For others like Brian Powell, a Park Superintendent for the Pima County Parks and Recreation Department, the pulls provide an opportunity to preserve a place they love.
“We have a very strong sense of place. The saguaro is a symbol, and I think this really motivates people to get engaged with the issue,” he said.
Soon, piles of uprooted grass lay around our feet, heavy rocks keeping them in place. The technique, called thatching, minimizes the buffelgrass seeds that spread from the roots, according to Avila.
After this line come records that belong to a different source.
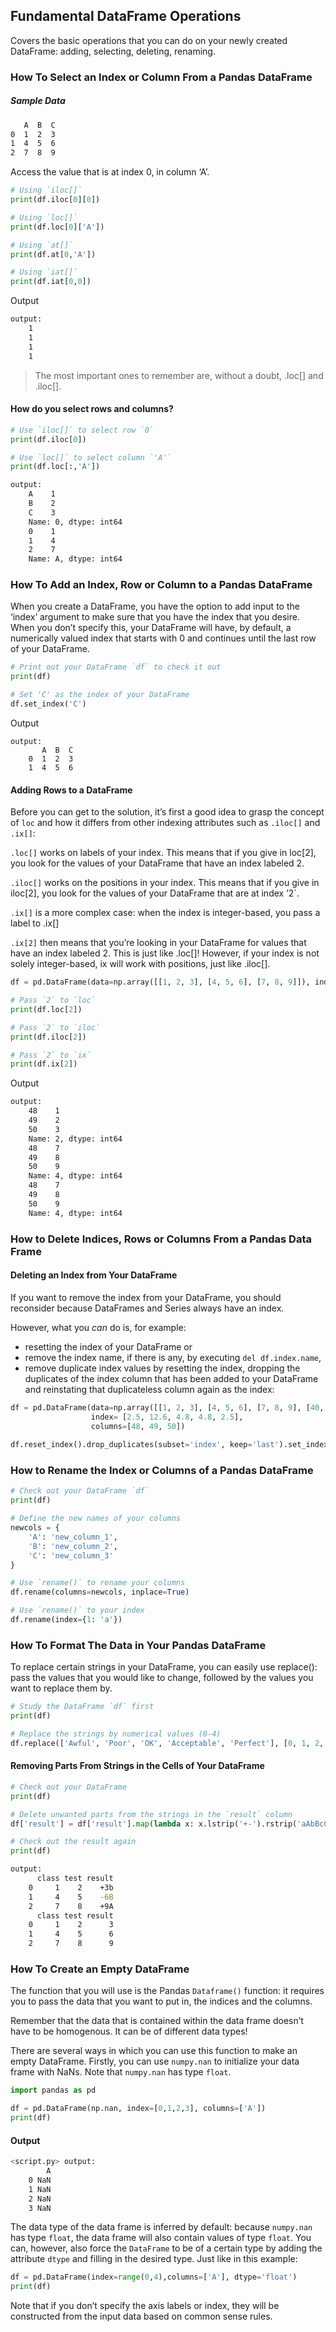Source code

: ## Fundamental DataFrame Operations

Covers the basic operations that you can do on your newly created DataFrame: adding, selecting, deleting, renaming.

### How To Select an Index or Column From a Pandas DataFrame

##### Sample Data

```bash
   A  B  C
0  1  2  3
1  4  5  6
2  7  8  9
```
Access the value that is at index 0, in column ‘A’.

```python
# Using `iloc[]`
print(df.iloc[0][0])

# Using `loc[]`
print(df.loc[0]['A'])

# Using `at[]`
print(df.at[0,'A'])

# Using `iat[]`
print(df.iat[0,0])
```

Output

```bash
output:
    1
    1
    1
    1
```

> The most important ones to remember are, without a doubt, .loc[] and .iloc[].

#### How do you select rows and columns?

```python
# Use `iloc[]` to select row `0`
print(df.iloc[0])

# Use `loc[]` to select column `'A'`
print(df.loc[:,'A'])
```

```bash
output:
    A    1
    B    2
    C    3
    Name: 0, dtype: int64
    0    1
    1    4
    2    7
    Name: A, dtype: int64
```

### How To Add an Index, Row or Column to a Pandas DataFrame

When you create a DataFrame, you have the option to add input to the ‘index’ argument to make sure that you have the index that you desire. When you don’t specify this, your DataFrame will have, by default, a numerically valued index that starts with 0 and continues until the last row of your DataFrame.

```python
# Print out your DataFrame `df` to check it out
print(df)

# Set 'C' as the index of your DataFrame
df.set_index('C')
```

Output

```
output:
       A  B  C
    0  1  2  3
    1  4  5  6
```

#### Adding Rows to a DataFrame

Before you can get to the solution, it’s first a good idea to grasp the concept of `loc` and how it differs from other indexing attributes such as `.iloc[]` and `.ix[]`:

`.loc[]` works on labels of your index. This means that if you give in loc[2], you look for the values of your DataFrame that have an index labeled 2.

`.iloc[]` works on the positions in your index. This means that if you give in iloc[2], you look for the values of your DataFrame that are at index ’2`.

`.ix[]` is a more complex case: when the index is integer-based, you pass a label to .ix[]

`.ix[2]` then means that you’re looking in your DataFrame for values that have an index labeled 2. This is just like .loc[]! However, if your index is not solely integer-based, ix will work with positions, just like .iloc[].

```python
df = pd.DataFrame(data=np.array([[1, 2, 3], [4, 5, 6], [7, 8, 9]]), index= [2, 'A', 4], columns=[48, 49, 50])

# Pass `2` to `loc`
print(df.loc[2])

# Pass `2` to `iloc`
print(df.iloc[2])

# Pass `2` to `ix`
print(df.ix[2])
```

Output

```bash
output:
    48    1
    49    2
    50    3
    Name: 2, dtype: int64
    48    7
    49    8
    50    9
    Name: 4, dtype: int64
    48    7
    49    8
    50    9
    Name: 4, dtype: int64

```


### How to Delete Indices, Rows or Columns From a Pandas Data Frame

#### Deleting an Index from Your DataFrame

If you want to remove the index from your DataFrame, you should reconsider because DataFrames and Series always have an index.

However, what you *can* do is, for example:

* resetting the index of your DataFrame or
* remove the index name, if there is any, by executing `del df.index.name`,
* remove duplicate index values by resetting the index, dropping the duplicates of the index column that has been added to your DataFrame and reinstating that duplicateless column again as the index:

```python
df = pd.DataFrame(data=np.array([[1, 2, 3], [4, 5, 6], [7, 8, 9], [40, 50, 60], [23, 35, 37]]), 
                  index= [2.5, 12.6, 4.8, 4.8, 2.5], 
                  columns=[48, 49, 50])
                  
df.reset_index().drop_duplicates(subset='index', keep='last').set_index('index')
```

### How to Rename the Index or Columns of a Pandas DataFrame


```python
# Check out your DataFrame `df`
print(df)

# Define the new names of your columns
newcols = {
    'A': 'new_column_1', 
    'B': 'new_column_2', 
    'C': 'new_column_3'
}

# Use `rename()` to rename your columns
df.rename(columns=newcols, inplace=True)

# Use `rename()` to your index
df.rename(index={1: 'a'})
```

### How To Format The Data in Your Pandas DataFrame

To replace certain strings in your DataFrame, you can easily use replace(): pass the values that you would like to change, followed by the values you want to replace them by.

```python
# Study the DataFrame `df` first
print(df)

# Replace the strings by numerical values (0-4)
df.replace(['Awful', 'Poor', 'OK', 'Acceptable', 'Perfect'], [0, 1, 2, 3, 4]) 
```

#### Removing Parts From Strings in the Cells of Your DataFrame

```python
# Check out your DataFrame
print(df)

# Delete unwanted parts from the strings in the `result` column
df['result'] = df['result'].map(lambda x: x.lstrip('+-').rstrip('aAbBcC'))

# Check out the result again
print(df)
```

```bash
output:
      class test result
    0     1    2    +3b
    1     4    5    -6B
    2     7    8    +9A
      class test result
    0     1    2      3
    1     4    5      6
    2     7    8      9
```


### How To Create an Empty DataFrame

The function that you will use is the Pandas `Dataframe()` function: it requires you to pass the data that you want to put in, the indices and the columns.

Remember that the data that is contained within the data frame doesn’t have to be homogenous. It can be of different data types!

There are several ways in which you can use this function to make an empty DataFrame. Firstly, you can use `numpy.nan` to initialize your data frame with NaNs. Note that `numpy.nan` has type `float`.

```python
import pandas as pd

df = pd.DataFrame(np.nan, index=[0,1,2,3], columns=['A'])
print(df)
```

#### Output

```bash
<script.py> output:
        A
    0 NaN
    1 NaN
    2 NaN
    3 NaN
```

The data type of the data frame is inferred by default: because `numpy.nan` has type `float`, the data frame will also contain values of type `float`. You can, however, also force the `DataFrame` to be of a certain type by adding the attribute `dtype` and filling in the desired type. Just like in this example:

```python
df = pd.DataFrame(index=range(0,4),columns=['A'], dtype='float')
print(df)
```

Note that if you don’t specify the axis labels or index, they will be constructed from the input data based on common sense rules.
When our group leader called us back, the few hundred square yards that had been overrun by buffelgrass not two hours earlier was now empty dirt. Buffelgrass is a strong and potentially deadly enemy, but it’s easily defeated with a little elbow grease. It gives us a tangible opportunity to make a difference amidst the seemingly endless pit of despair that is climate change. Dahl agrees.
“I cleared some buffelgrass from a baby saguaro that, if a fire came through, would have been toast,” he said. “I’m glad to do it.”